_ 内館牧子の小説で定年退職したエリート社員のその後の人生を描く。
_ 私の周りでは、会社員をしていた人がどんどん定年になり、毎日が日曜日の生活になりつつある。それなりに楽しそうにしている人もいるが、自分がその立場になったらどのように生きるか苦労しそうだ。
_ 昔、司法試験に受かった後、司法研修所に行くまで半年間の何もしなくていい時期があった。最初は好きなことができると喜んでジムに行ったり空手の稽古に通ったりしていたが、なぜかひとつも楽しくなかった。制約がないことは苦痛だと思った。
_ 私の父は多趣味な人で、庭仕事、味噌や梅干つくり、料理などに精を出していた。仕事は生きがいではなく趣味に生きる人だった。それを私は軽蔑していたが、定年後を生きるには一番向いていたのではないか。
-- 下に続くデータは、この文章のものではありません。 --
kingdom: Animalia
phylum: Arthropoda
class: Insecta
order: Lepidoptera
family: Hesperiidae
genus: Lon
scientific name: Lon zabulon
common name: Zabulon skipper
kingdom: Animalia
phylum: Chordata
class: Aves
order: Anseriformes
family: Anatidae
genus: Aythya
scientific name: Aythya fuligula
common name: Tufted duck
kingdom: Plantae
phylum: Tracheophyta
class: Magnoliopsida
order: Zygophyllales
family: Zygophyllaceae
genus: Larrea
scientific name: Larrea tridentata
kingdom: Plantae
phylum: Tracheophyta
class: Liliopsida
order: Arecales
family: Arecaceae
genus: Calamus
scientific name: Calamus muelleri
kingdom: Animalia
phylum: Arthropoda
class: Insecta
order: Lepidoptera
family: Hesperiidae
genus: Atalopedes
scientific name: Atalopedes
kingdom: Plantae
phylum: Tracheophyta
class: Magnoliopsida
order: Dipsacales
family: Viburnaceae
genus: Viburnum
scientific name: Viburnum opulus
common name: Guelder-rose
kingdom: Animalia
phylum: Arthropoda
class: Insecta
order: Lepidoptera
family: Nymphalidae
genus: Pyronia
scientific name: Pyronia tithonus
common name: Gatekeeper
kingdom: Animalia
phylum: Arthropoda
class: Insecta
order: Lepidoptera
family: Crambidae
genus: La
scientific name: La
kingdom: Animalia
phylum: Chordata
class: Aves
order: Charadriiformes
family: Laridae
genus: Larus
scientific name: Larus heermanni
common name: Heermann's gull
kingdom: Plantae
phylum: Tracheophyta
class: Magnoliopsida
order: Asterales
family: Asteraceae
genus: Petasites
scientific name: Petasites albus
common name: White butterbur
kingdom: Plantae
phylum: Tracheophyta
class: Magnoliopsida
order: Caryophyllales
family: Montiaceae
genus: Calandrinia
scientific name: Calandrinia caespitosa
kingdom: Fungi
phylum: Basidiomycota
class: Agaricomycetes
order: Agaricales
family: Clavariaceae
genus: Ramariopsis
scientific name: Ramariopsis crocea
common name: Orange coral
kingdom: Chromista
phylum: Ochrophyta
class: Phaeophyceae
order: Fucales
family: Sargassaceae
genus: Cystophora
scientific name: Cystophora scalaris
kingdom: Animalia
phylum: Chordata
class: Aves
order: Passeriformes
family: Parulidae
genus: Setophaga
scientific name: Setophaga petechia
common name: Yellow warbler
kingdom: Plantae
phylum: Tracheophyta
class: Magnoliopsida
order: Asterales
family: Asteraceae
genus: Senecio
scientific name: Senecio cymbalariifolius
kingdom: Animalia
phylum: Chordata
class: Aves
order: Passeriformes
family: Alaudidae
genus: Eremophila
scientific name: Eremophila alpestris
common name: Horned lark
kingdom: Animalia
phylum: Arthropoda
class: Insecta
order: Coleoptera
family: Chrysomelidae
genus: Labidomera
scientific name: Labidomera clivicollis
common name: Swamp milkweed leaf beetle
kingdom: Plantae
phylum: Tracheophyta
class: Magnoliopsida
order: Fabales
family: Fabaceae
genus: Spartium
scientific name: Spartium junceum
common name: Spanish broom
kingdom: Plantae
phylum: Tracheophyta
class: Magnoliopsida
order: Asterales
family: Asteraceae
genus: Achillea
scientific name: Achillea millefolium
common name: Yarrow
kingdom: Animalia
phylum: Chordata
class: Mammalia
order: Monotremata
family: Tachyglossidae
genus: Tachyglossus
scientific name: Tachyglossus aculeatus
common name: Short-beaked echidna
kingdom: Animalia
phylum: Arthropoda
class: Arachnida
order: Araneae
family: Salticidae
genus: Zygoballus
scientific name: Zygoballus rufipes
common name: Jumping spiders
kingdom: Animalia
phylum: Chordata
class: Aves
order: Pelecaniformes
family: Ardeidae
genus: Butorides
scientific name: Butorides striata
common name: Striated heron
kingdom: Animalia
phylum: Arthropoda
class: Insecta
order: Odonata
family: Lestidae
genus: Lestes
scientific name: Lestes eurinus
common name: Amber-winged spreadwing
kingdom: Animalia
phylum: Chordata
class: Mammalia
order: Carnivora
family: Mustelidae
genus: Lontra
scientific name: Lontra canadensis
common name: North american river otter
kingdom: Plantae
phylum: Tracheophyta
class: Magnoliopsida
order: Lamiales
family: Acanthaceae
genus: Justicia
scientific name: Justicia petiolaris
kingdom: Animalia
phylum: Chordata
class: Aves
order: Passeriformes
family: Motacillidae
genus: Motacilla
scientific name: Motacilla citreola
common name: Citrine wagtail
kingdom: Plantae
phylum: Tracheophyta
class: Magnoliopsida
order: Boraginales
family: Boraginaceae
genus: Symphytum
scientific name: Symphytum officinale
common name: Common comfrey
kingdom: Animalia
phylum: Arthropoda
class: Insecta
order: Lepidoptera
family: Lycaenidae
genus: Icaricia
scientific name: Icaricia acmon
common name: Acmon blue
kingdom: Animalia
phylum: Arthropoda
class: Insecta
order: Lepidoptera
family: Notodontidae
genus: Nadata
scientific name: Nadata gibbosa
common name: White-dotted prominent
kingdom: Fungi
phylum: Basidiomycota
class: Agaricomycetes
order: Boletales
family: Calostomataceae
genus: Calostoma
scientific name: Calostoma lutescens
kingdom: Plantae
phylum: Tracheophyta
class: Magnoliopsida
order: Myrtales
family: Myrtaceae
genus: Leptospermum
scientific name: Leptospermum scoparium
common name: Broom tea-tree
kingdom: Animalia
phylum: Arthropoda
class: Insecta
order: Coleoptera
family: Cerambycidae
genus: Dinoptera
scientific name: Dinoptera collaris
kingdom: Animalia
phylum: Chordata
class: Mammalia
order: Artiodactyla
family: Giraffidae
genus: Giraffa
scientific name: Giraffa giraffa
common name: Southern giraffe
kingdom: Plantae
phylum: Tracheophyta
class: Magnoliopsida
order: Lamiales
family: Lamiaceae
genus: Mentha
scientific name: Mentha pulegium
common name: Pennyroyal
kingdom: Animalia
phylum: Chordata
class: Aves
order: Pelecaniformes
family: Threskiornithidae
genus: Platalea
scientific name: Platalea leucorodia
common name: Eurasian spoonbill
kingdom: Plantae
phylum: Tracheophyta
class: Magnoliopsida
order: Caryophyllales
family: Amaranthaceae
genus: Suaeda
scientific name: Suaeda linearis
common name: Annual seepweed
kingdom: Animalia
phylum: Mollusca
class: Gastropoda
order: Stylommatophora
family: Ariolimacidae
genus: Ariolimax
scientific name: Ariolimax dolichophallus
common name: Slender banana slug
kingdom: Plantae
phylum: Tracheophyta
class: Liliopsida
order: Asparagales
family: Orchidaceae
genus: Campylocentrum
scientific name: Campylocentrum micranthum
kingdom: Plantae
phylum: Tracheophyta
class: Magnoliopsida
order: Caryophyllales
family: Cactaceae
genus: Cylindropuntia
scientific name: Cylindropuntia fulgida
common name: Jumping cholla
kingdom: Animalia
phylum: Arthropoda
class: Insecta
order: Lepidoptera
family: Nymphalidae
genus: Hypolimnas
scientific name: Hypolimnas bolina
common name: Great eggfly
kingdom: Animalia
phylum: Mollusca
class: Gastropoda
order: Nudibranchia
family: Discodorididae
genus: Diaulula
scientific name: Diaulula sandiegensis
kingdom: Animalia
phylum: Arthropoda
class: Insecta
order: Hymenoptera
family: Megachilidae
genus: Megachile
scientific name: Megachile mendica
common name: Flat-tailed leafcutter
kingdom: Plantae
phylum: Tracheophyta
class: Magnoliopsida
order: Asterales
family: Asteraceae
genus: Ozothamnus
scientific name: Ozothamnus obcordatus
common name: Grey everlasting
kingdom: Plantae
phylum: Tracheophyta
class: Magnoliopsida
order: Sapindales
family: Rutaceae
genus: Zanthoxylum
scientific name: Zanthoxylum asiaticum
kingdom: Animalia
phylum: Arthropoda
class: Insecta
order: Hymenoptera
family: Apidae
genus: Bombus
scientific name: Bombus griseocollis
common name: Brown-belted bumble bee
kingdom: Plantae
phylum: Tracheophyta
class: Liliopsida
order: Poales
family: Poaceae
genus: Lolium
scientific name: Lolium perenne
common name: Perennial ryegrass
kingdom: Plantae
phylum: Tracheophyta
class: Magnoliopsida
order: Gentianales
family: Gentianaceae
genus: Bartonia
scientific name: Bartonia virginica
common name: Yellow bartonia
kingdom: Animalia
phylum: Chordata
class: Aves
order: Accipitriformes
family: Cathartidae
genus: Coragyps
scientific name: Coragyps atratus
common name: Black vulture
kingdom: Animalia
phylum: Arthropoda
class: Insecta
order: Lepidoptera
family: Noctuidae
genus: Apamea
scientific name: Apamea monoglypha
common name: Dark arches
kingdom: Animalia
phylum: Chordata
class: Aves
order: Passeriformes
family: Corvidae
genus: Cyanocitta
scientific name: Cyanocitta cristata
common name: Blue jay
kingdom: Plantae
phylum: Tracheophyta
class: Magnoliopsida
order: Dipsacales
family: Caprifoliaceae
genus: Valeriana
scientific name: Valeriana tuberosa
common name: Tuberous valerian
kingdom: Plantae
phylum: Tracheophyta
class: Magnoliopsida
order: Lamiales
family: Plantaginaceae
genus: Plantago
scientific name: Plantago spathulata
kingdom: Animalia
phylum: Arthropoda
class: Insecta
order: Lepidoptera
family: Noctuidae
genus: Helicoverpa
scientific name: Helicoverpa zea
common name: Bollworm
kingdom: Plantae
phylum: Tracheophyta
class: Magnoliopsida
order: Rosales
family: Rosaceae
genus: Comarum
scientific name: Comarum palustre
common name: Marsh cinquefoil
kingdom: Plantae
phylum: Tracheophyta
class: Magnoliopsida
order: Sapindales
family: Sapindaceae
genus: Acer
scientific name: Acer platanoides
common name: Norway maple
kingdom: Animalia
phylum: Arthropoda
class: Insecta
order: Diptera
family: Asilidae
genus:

_ 小説「終わった人」の主人公は趣味に生きることはできないタイプの人間で、仕事の緊張感を求めて模索する。作者は、あとがきを読むと「品格のある衰退」を理想と考えているようだが主人公はそうは生きられない。もっとも「品格のある衰退」は小説にならない。
_ シルベスター・スタローンの「クリードチャンプを継ぐ男」も老年を描いた映画だ。ロッキー・バルボアとして一世を風靡した元ボクシングヘビー級世界チャンピオンの老後。食堂を経営していた彼は好敵手だったアポロ・クリードの息子のトレイナーになる。ストーリーはこれまでのロッキーシリーズをなぞったようなものであまり新味はないが、過去の作品に対するオマージュに満ちていて感動してしまう。スタローンと私はほぼ同じ年で(彼が一歳上)映画もリアルタイムで観ているのでロッキーの人生と自分のそれを重ね合わせることになる。
_ 病んだロッキーが、第一作に出てきたフィラデルフィア美術館前の長い階段をやっとの思で上りきり、振り返り街の景観を感慨深げに眺めるところはいい。